You must also take into account the direction the field is pointing. The field from the q_1 charge is to the right.

Answer 20

Generally speaking
\[ \vec{F} = \frac{kQ}{r^2} \hat{r} \]
So Q is negative, but that is compensated by the direction of r hat.

Answer 21

That explains the positive sign, what about the x_1 part? why do they have it as x-(-1)?

Answer 22

I mean the x-1 part

Answer 23

That is the distance between a point (x) and the point (-1).

Answer 24

which should be x-1 though.
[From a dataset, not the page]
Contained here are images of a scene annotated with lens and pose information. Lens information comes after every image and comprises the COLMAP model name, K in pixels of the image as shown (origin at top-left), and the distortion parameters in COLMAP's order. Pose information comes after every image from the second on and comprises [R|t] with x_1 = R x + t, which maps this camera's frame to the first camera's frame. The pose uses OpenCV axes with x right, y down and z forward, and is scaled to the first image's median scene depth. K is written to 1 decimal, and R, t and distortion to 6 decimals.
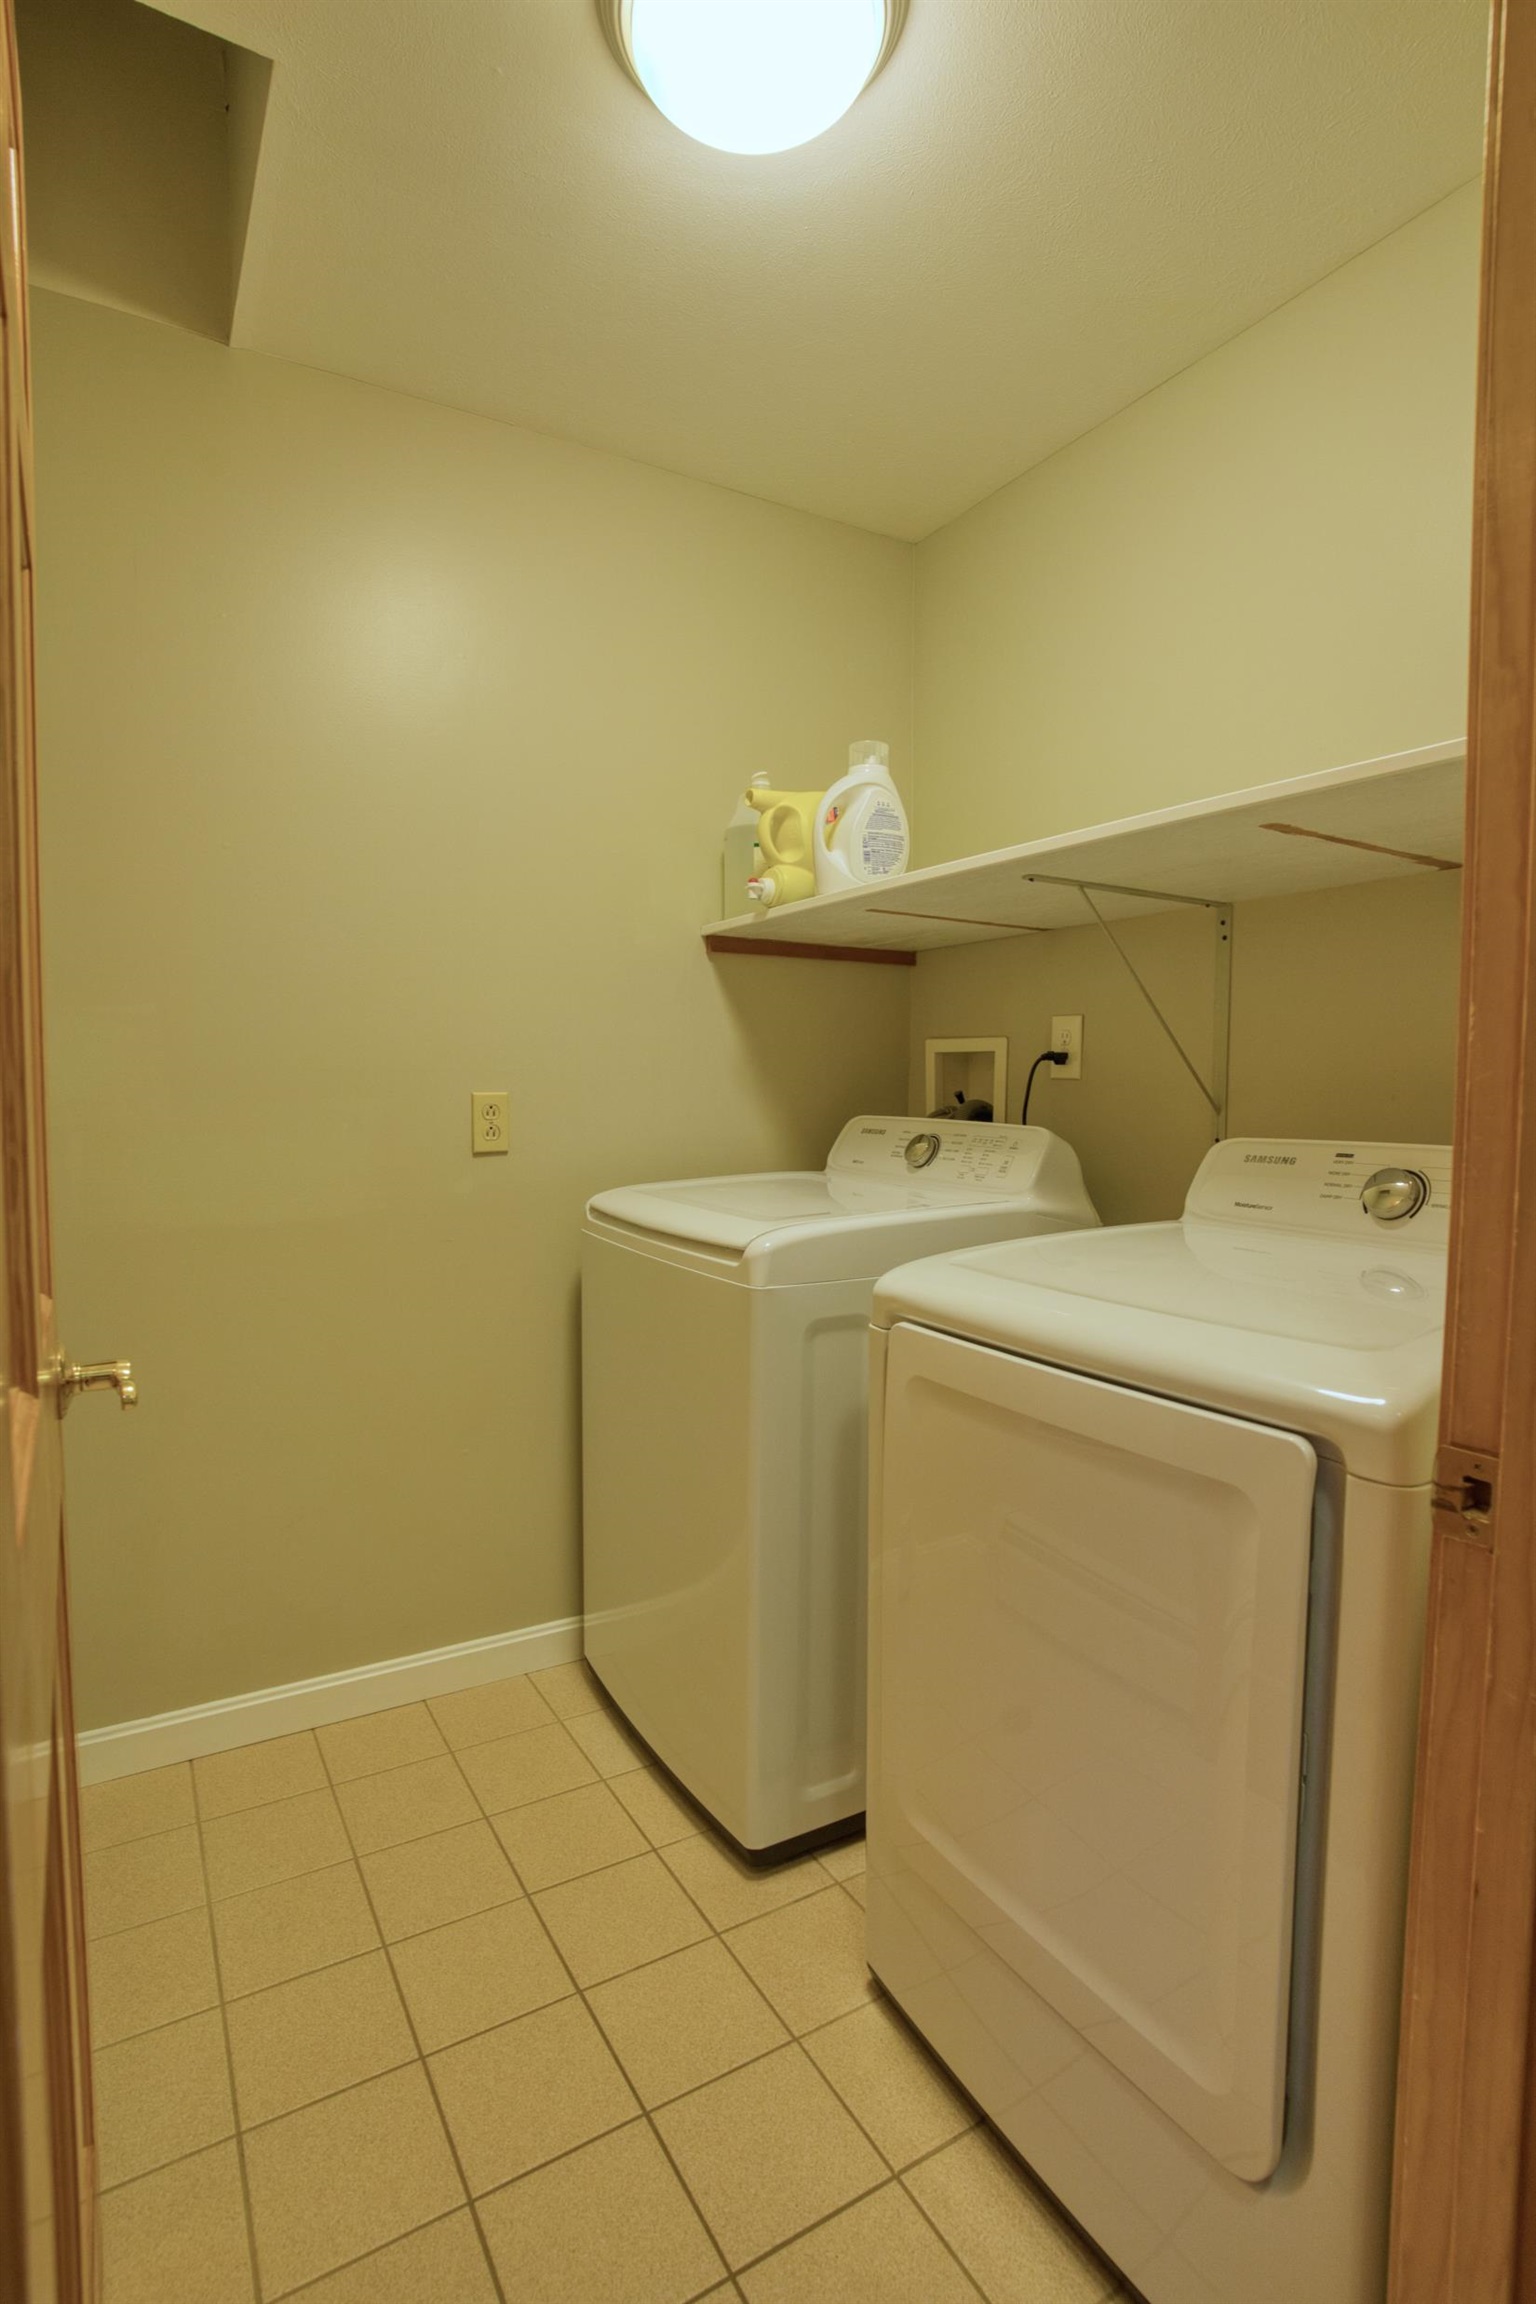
lens RADIAL K [[1136.9, 0, 768.0], [0, 1136.9, 1152.0], [0, 0, 1]] dist [-0.086996, 0.049211]
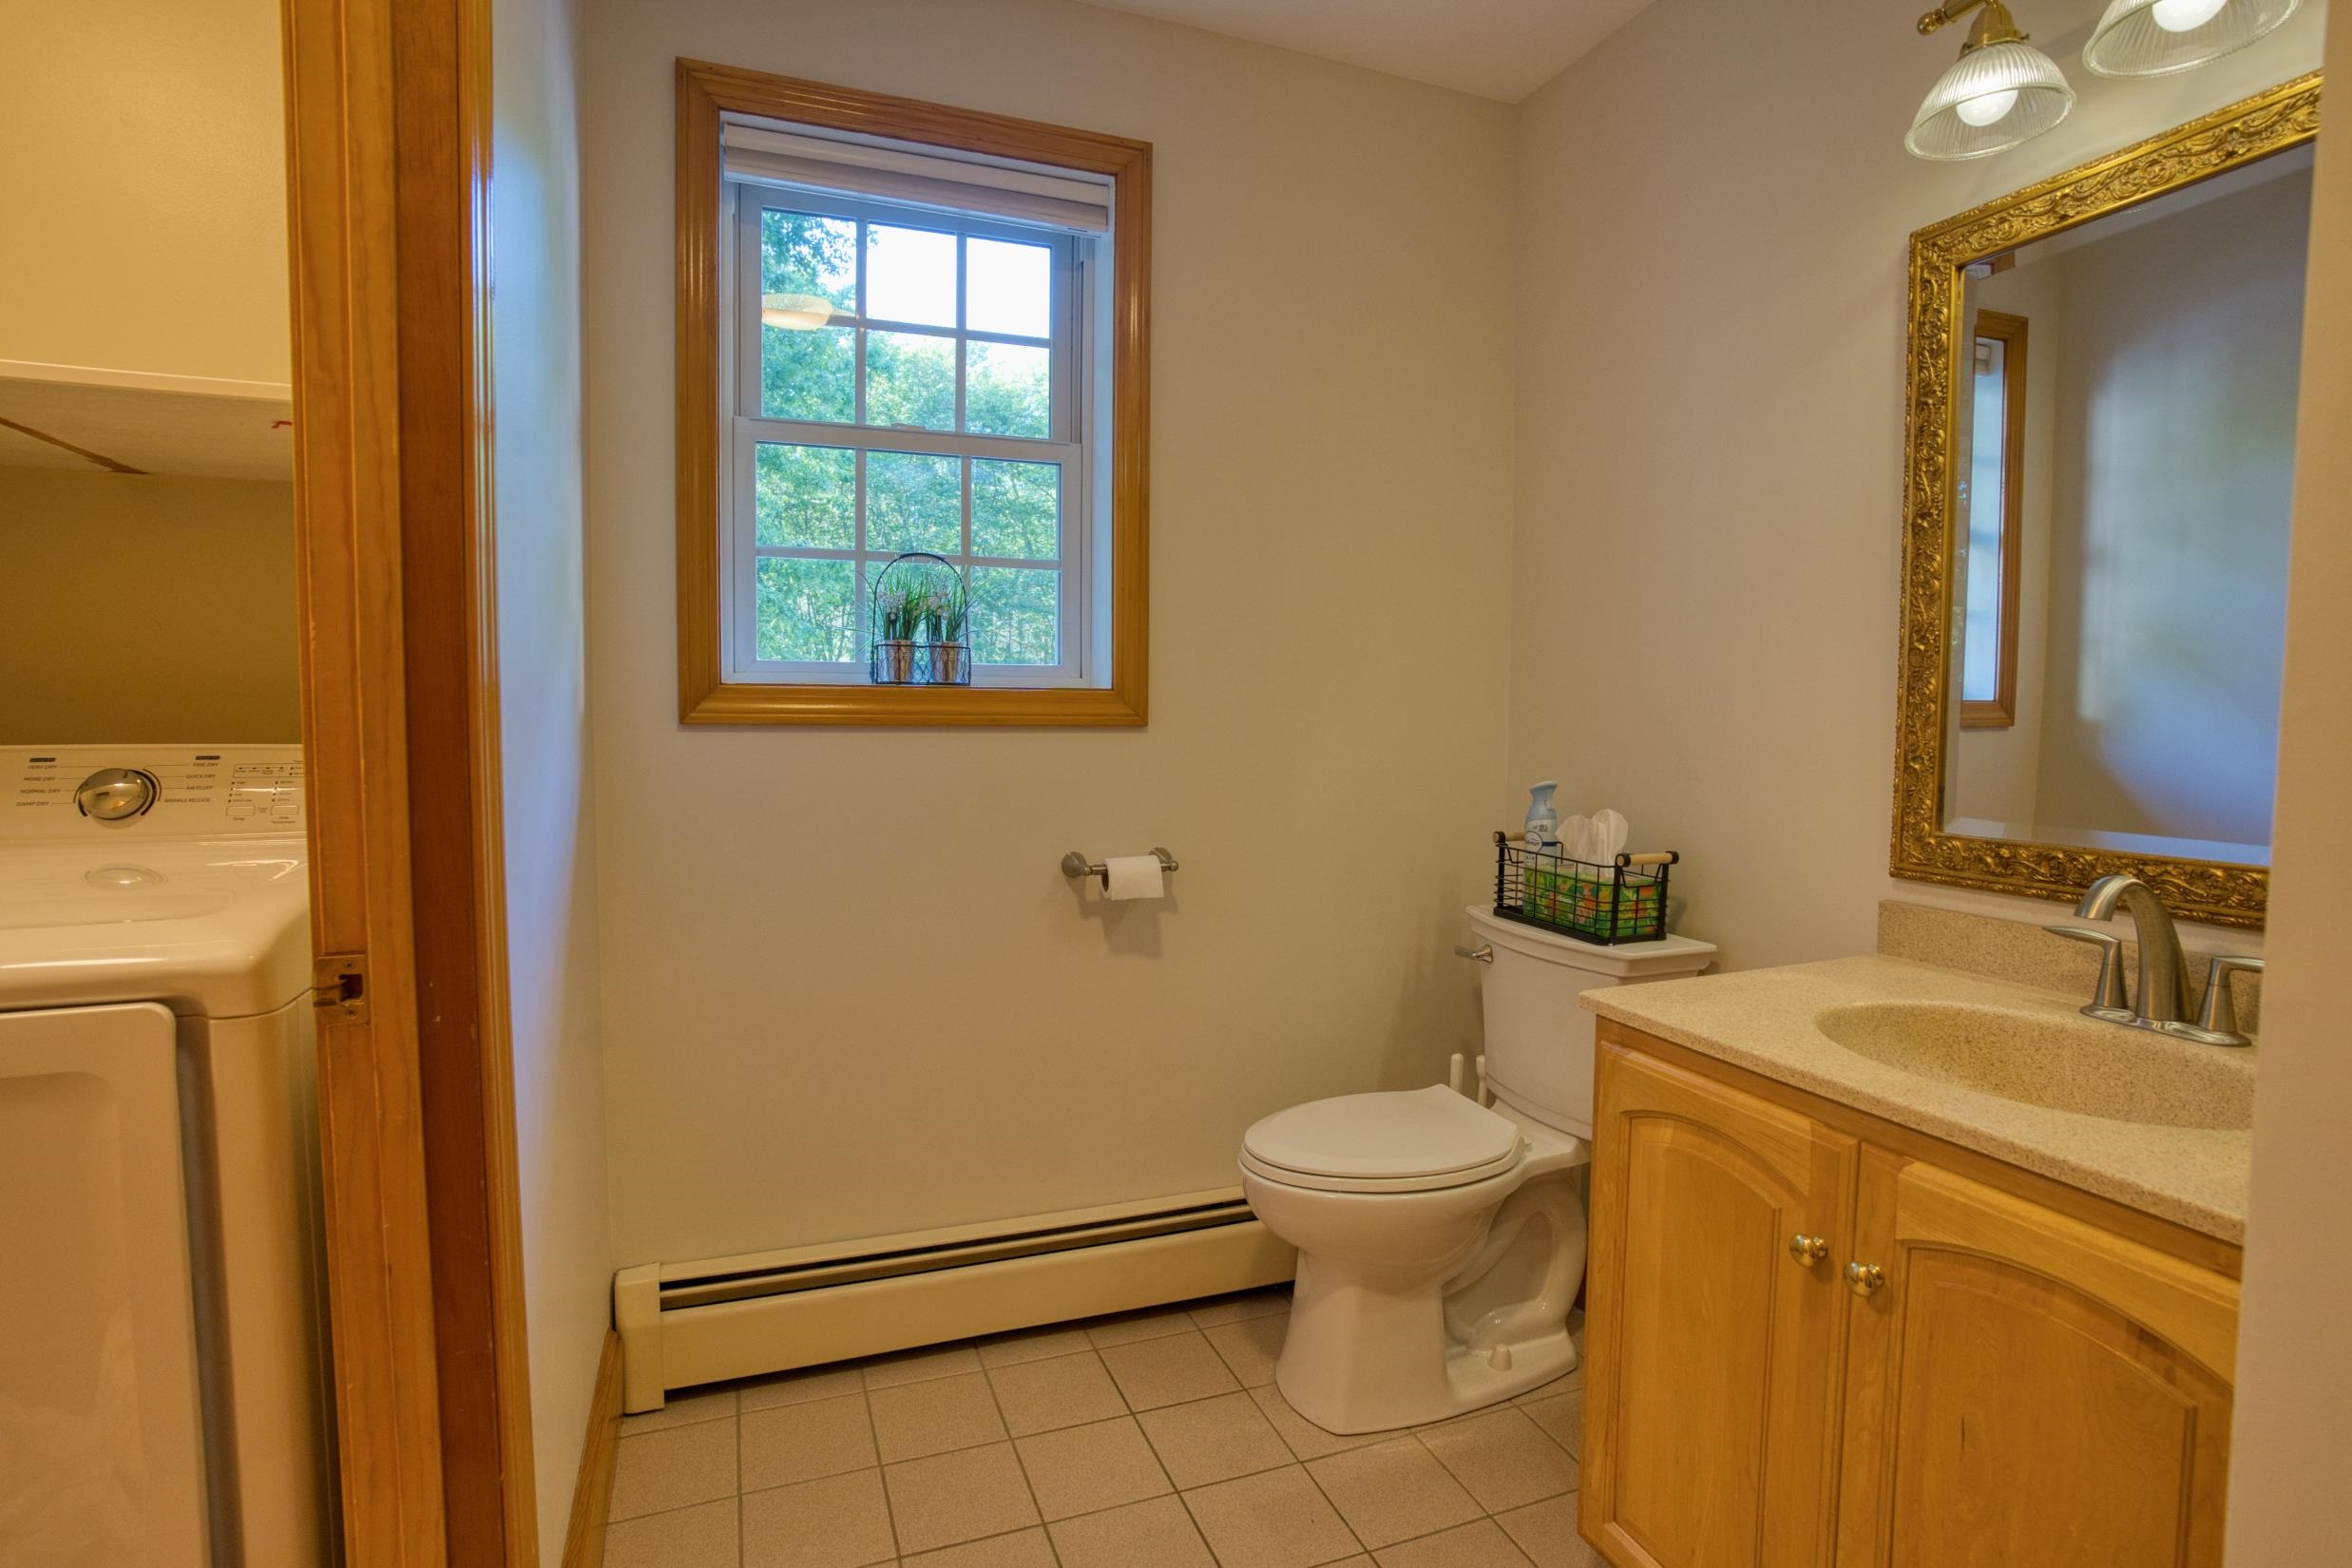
lens RADIAL K [[1160.6, 0, 1169.1], [0, 1160.6, 781.9], [0, 0, 1]] dist [-0.086996, 0.049211]
pose [[0.180985, -0.067214, 0.981186, -0.486537], [0.053018, 0.996878, 0.058510, 0.033179], [-0.982056, 0.041431, 0.183984, -0.237499]]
That doesn't make sense in practice...I think....
Ok let's see (I can't believe I'm struggling with simple arithmetic)
\[\triangle x=|x_2-x_1|\]
so let's say our point is at x_2=-5
Oh I see....nevermind haha yep it's plus (+)

Answer 25

If you ever forget, just say "okay, so where is the distance zero?" and if it matches the location of the actual particle then you're good.

Answer 26

so (x+1) is zero at x=-1 , which is where the particle is.

Answer 27

yep, I'll remember that. Thanks again @Jemurray3 !!!